## Task details
Copy every line of text in the records below word for word, and leave the pictures out of your answer.

## Entries supplied
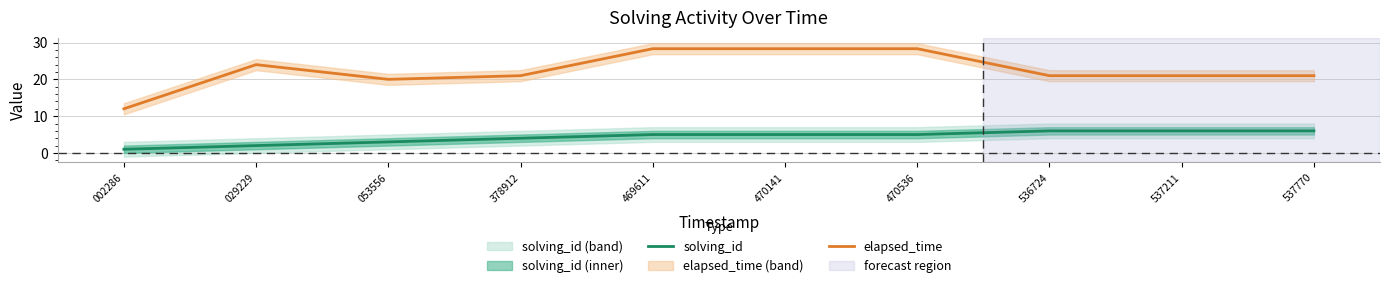

What is the sum of the solving_id values at 537770 and 536724?

12.0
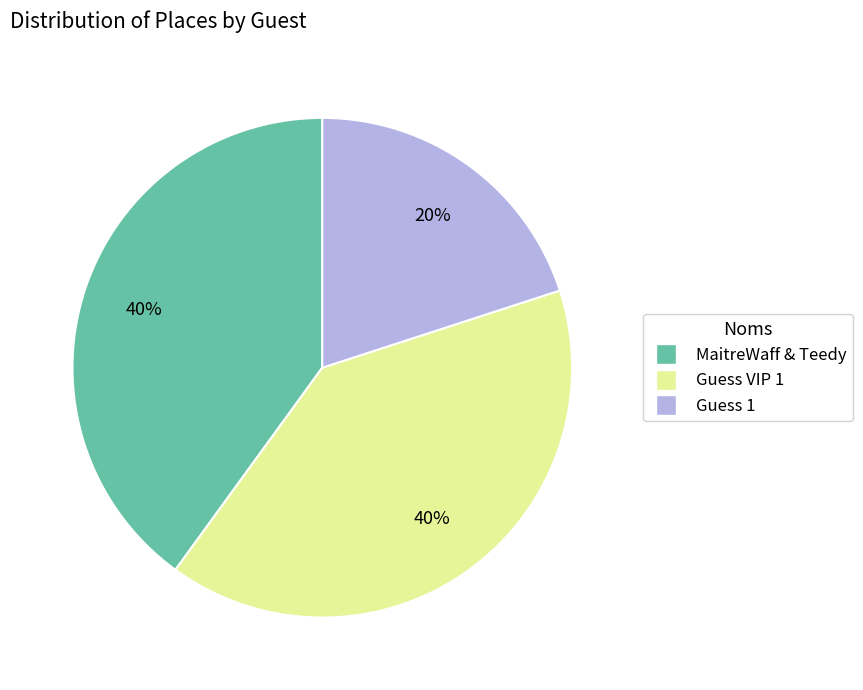

To the nearest percent, what is the difference between the largest and smallest slice percentages?

20%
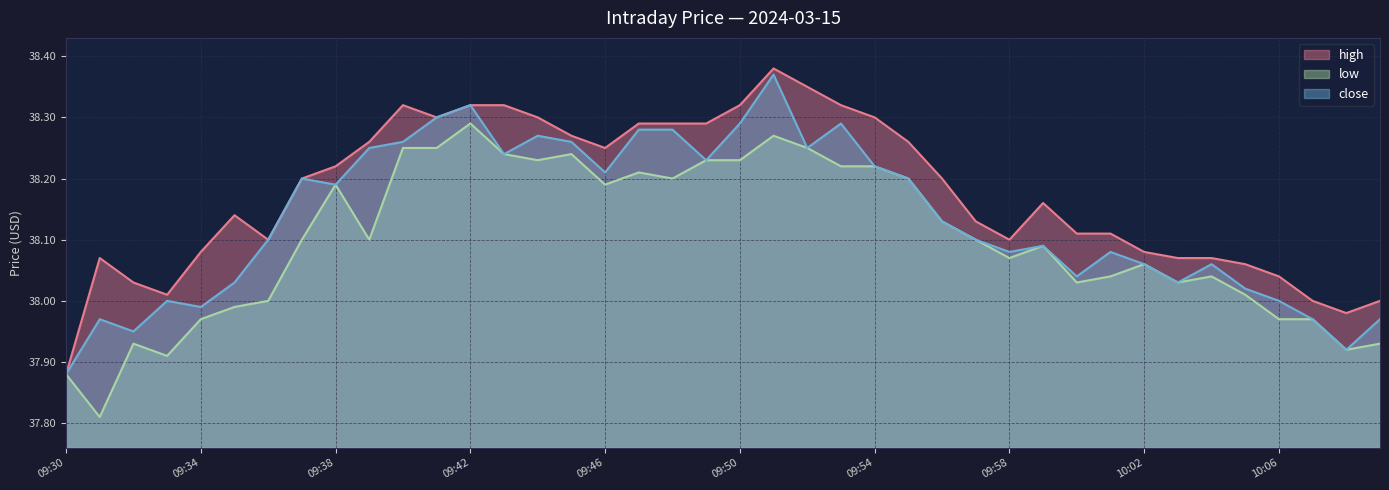

The value of high at 10:06 is 38.0. True or false?

True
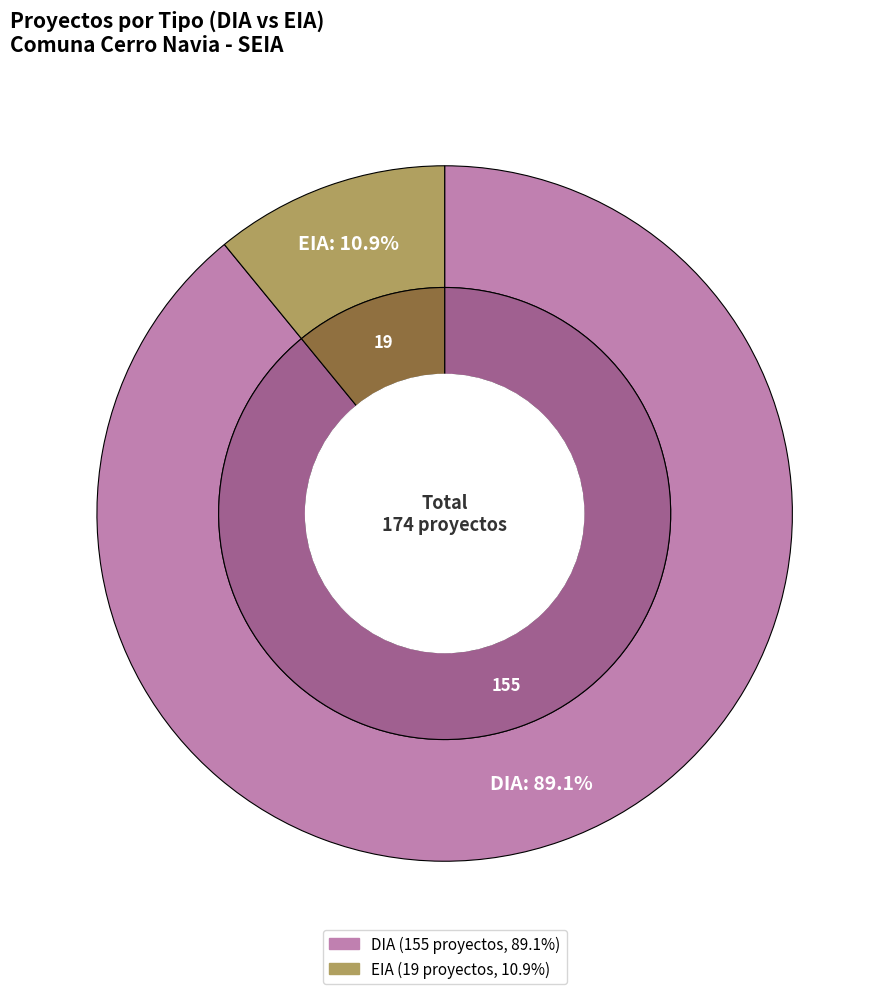

What percentage is NOT represented by DIA?

10.9%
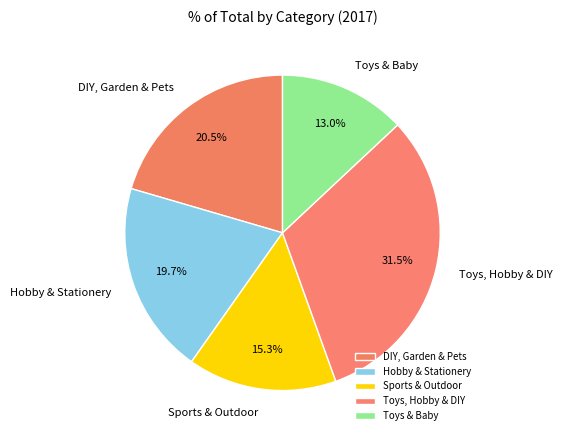

To the nearest percent, what percentage of the pie is Toys & Baby?

13%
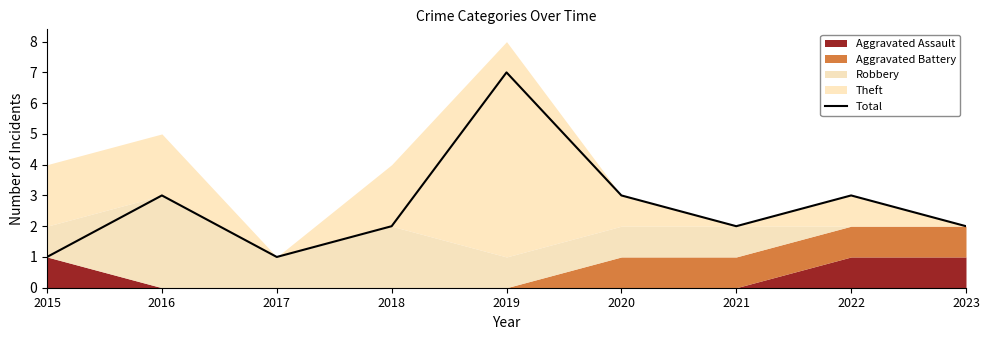

Reading right to left, transcribe all the data shown in this chart.

2023=2	2022=3	2021=2	2020=3	2019=7	2018=2	2017=1	2016=3	2015=1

## Solution for this task
What is the sum of the solving_id values at 537770 and 536724?

12.0

To the nearest percent, what is the difference between the largest and smallest slice percentages?

20%

The value of high at 10:06 is 38.0. True or false?

True

What percentage is NOT represented by DIA?

10.9%

To the nearest percent, what percentage of the pie is Toys & Baby?

13%

Reading right to left, transcribe all the data shown in this chart.

2023=2	2022=3	2021=2	2020=3	2019=7	2018=2	2017=1	2016=3	2015=1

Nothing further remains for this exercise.